Trade Practices Section
The Trade Practices Section plays a key role in upholding the principles of equitable international trade by investigating and addressing unfair trade practices.
It formulates and enforces trade remedy policies to address injury caused by dumped and subsidised imports, in accordance with the Countervailing and Anti-Dumping Duties Act 1993 (Act 504). To safeguard domestic industry from serious injury resulting from a sudden surge of imports into the country, the Trade Practices Section also performs similar functions under the Safeguard Act 2006 (Act 657).

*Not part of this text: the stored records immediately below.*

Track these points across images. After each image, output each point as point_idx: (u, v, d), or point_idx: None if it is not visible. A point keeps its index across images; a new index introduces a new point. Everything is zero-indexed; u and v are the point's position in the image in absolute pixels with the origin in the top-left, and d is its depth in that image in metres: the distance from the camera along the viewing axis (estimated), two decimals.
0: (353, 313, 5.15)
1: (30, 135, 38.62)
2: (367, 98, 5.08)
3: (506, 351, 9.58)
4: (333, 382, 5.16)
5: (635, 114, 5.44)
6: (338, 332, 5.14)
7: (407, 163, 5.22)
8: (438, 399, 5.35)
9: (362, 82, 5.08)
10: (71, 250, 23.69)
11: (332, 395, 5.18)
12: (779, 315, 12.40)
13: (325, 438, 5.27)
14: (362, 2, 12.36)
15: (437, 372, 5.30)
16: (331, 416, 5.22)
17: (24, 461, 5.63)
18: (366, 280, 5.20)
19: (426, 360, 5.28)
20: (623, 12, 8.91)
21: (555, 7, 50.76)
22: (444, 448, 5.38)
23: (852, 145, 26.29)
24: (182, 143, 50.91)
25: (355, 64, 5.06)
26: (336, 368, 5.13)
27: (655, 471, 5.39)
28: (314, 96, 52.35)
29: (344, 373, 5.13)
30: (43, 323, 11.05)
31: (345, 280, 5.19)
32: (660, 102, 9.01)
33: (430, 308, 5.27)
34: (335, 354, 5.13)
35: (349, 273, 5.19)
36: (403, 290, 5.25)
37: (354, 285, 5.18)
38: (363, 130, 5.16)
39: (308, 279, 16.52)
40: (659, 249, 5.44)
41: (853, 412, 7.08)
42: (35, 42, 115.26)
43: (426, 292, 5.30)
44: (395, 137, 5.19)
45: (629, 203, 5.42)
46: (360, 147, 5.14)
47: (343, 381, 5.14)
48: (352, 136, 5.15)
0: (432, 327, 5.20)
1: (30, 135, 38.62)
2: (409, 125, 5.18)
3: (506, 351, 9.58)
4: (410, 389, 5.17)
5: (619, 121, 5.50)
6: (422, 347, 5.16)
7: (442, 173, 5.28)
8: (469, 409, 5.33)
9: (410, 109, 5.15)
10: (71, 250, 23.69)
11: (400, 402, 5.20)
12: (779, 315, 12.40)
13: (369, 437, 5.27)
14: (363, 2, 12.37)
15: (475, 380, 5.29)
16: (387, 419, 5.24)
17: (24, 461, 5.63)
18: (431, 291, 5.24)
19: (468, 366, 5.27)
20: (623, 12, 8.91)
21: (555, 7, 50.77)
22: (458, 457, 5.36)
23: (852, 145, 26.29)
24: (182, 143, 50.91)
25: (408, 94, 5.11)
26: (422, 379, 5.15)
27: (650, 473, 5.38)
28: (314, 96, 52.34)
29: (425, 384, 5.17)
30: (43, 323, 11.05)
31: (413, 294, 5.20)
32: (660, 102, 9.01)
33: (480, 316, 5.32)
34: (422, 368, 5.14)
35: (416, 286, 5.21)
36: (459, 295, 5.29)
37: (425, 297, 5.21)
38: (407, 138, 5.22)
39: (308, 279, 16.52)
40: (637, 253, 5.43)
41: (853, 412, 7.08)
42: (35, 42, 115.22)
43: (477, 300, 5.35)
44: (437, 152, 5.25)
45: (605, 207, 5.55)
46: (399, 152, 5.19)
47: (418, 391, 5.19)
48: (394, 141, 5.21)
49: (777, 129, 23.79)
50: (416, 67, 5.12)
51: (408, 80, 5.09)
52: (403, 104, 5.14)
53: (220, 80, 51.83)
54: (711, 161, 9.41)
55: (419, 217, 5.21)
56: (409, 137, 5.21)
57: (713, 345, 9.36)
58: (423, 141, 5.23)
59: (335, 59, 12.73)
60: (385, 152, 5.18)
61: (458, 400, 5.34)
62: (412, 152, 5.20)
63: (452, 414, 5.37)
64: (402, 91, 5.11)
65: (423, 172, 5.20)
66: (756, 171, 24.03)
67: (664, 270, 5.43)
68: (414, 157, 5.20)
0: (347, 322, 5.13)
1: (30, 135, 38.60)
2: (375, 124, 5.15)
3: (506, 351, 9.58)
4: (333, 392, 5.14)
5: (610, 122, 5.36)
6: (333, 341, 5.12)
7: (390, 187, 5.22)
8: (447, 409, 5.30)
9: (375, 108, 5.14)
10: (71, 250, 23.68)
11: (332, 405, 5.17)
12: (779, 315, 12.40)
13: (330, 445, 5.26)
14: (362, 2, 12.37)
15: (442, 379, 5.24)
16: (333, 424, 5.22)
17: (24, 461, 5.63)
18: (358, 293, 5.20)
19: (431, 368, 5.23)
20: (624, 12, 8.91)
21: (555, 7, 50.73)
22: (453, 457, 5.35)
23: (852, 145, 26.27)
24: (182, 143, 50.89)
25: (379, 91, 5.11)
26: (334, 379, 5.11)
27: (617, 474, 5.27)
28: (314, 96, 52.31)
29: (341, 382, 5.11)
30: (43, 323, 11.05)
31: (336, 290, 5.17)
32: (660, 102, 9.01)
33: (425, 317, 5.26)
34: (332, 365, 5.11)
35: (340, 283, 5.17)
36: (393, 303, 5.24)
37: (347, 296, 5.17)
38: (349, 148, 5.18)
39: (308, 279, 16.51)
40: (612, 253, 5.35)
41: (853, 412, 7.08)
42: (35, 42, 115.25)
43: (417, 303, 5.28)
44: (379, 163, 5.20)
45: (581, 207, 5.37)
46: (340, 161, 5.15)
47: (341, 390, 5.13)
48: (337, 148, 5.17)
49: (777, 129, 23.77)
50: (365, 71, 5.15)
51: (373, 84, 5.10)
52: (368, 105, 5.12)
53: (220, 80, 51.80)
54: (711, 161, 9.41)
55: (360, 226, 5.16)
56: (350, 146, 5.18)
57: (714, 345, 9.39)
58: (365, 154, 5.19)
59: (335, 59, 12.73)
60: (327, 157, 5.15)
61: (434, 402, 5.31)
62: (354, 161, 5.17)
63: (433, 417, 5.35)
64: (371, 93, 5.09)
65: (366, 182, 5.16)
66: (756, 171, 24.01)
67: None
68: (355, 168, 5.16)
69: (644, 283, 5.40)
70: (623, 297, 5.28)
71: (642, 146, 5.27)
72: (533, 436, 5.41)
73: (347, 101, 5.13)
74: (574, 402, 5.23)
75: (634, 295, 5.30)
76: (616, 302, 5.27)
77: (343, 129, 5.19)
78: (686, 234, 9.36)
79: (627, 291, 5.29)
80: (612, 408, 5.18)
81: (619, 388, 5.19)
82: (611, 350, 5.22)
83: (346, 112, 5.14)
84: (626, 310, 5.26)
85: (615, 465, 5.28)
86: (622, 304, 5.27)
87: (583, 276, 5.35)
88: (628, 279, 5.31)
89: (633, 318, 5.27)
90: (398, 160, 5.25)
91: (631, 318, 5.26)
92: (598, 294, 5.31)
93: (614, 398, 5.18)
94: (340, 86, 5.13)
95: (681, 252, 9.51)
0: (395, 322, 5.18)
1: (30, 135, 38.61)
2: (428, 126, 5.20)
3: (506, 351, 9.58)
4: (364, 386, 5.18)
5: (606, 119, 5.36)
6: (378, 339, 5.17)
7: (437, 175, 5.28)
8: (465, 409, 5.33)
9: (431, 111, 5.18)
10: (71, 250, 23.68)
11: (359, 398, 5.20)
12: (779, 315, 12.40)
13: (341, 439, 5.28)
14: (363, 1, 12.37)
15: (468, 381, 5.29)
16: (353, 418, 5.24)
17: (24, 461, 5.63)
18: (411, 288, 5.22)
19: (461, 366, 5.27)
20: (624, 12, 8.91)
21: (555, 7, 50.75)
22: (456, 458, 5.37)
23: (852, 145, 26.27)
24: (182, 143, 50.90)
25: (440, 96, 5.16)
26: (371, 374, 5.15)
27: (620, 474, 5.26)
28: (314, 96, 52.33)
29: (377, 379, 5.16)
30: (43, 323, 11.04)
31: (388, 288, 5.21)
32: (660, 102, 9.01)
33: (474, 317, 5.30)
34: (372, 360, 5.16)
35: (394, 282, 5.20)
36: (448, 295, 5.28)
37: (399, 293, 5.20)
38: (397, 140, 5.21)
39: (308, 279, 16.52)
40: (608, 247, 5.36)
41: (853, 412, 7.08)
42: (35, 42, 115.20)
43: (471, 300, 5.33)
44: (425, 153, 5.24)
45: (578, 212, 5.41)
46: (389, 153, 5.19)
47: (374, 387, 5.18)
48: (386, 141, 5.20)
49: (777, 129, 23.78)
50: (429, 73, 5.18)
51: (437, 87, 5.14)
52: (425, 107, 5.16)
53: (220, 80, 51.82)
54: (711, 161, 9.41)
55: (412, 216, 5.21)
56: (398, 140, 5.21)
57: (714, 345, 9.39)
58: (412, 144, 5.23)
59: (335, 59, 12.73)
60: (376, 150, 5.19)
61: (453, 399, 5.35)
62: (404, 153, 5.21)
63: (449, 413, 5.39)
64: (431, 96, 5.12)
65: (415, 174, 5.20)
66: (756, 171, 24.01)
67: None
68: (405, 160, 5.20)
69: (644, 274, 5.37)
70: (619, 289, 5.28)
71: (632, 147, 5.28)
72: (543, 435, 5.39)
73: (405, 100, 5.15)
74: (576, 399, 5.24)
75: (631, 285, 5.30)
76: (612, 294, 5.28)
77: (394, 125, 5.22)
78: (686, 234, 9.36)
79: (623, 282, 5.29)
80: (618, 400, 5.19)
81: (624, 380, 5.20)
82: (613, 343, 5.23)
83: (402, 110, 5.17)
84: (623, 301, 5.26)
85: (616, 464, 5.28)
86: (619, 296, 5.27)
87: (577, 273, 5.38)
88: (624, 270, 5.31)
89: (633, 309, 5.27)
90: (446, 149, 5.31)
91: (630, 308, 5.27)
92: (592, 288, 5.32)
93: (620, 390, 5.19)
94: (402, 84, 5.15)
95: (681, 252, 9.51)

In addition, the Trade Practices Section defends the interests of domestic industries in trade remedy investigations initiated by other countries against Malaysia. This is to ensure that such investigations are conducted in a manner that preserves fair competition and market stability, in line with Malaysia’s obligations under the World Trade Organization (WTO) Agreements.
Dumping
Dumping occurs when foreign producers or exporters sell goods in an overseas market at an export price significantly lower than the normal value, which is the price of the goods in the domestic market of the exporting country. This practice can harm domestic industries producing like products in the importing country by disrupting fair market competition.

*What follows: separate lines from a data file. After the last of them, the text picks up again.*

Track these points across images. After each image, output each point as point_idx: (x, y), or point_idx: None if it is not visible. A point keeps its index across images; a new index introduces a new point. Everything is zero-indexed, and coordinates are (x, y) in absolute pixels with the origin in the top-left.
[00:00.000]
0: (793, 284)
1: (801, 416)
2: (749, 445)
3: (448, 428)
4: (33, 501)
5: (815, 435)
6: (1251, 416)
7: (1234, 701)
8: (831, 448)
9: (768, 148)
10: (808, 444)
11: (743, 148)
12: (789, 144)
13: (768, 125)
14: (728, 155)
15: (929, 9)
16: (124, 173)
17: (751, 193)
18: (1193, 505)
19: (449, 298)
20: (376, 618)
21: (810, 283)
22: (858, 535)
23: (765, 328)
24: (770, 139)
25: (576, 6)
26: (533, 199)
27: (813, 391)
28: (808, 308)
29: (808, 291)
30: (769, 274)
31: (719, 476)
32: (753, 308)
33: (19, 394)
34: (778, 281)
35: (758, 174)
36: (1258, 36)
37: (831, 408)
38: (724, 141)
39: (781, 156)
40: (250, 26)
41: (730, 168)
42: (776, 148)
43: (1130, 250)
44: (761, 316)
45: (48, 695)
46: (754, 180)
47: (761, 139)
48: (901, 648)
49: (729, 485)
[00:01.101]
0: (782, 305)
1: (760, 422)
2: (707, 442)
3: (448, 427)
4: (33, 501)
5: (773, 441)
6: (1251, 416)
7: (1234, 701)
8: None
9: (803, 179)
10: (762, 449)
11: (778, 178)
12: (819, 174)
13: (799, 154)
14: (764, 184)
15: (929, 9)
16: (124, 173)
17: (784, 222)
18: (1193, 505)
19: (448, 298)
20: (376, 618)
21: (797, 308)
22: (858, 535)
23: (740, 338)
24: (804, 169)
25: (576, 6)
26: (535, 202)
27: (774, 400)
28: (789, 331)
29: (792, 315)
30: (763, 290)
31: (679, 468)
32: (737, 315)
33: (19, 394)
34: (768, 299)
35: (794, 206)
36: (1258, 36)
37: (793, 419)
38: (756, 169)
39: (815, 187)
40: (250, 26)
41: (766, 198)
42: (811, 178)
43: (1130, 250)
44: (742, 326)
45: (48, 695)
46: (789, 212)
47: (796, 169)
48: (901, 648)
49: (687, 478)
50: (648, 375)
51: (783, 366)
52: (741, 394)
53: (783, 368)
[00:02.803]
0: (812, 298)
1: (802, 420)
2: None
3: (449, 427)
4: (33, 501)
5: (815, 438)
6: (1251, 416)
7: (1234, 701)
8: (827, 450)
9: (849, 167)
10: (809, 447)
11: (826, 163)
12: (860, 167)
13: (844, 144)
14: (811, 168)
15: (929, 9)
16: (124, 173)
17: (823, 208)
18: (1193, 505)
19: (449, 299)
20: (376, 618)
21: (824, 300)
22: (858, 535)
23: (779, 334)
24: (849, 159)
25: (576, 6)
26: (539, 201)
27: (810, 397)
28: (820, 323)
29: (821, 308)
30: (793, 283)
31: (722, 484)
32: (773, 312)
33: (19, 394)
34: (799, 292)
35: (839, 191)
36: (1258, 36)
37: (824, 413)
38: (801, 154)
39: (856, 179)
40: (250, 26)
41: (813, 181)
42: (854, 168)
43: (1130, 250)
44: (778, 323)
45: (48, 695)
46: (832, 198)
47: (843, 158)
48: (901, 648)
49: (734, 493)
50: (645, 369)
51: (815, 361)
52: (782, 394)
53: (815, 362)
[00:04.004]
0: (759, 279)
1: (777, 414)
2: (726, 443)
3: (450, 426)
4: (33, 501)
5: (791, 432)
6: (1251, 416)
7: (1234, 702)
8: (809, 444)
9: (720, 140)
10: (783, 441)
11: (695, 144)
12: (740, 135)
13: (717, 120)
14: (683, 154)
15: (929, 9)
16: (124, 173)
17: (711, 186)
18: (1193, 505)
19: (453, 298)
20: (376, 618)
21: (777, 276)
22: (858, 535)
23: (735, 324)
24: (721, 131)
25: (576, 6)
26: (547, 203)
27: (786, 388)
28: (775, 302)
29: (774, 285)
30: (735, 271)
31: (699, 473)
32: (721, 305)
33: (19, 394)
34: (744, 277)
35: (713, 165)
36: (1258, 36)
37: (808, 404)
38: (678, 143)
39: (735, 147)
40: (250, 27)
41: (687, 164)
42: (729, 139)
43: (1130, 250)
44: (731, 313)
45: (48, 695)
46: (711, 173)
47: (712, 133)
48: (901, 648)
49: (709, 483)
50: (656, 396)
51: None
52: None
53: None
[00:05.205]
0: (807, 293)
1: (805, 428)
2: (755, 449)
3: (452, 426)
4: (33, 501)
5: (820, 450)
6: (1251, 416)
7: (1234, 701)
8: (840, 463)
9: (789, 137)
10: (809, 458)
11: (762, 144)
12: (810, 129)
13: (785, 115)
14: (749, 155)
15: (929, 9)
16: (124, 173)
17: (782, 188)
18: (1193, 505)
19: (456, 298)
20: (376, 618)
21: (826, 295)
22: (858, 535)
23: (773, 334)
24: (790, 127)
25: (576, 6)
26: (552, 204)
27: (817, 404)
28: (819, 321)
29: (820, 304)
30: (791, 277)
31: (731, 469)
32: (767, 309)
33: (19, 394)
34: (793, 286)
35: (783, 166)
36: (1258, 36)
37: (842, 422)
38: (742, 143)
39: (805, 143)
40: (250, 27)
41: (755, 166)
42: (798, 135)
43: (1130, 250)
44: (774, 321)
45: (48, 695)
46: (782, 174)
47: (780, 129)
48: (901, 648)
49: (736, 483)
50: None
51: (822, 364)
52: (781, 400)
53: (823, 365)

To address this, anti-dumping measures are implemented to mitigate the injurious effect of dumped imports and to restore fair competition in the domestic market.
Anti-dumping measure may take the form of ad valorem duties (a percentage of the value), specific duties (a fixed amount per unit), or price undertakings where exporters commit to sell the goods at or above a certain minimum price.
Countervailing
Unfair and unreasonable subsidies granted by foreign governments can distort fair competition in international trade. Industries receiving such subsidies often gain a competitive advantage, enabling them to export goods at prices lower than those of similar goods produced by domestic industries in the importing country.
This pricing disparity can harm the domestic industry, as it undermines local producers’ ability to compete fairly. To address this, countervailing measures—in the form of duties—are imposed to offset the impact of these subsidies and to restore fair competition in the marketplace.
Safeguard
A sudden and sharp surge of imports—whether in absolute terms or relative to domestic production—may warrant the imposition of safeguard measures if such an increase occurs under conditions that cause, or threaten to cause, market disruption and serious injury to the domestic industry producing like products or directly competitive products.
Safeguard measures are temporary actions applied only to the extent necessary to prevent or remedy serious injury, and to facilitate the adjustment of the affected industry to changing market conditions.
Safeguard measures may take the form of an increase in customs duties, additional financial liabilities, quantitative restrictions or any combination of these instruments.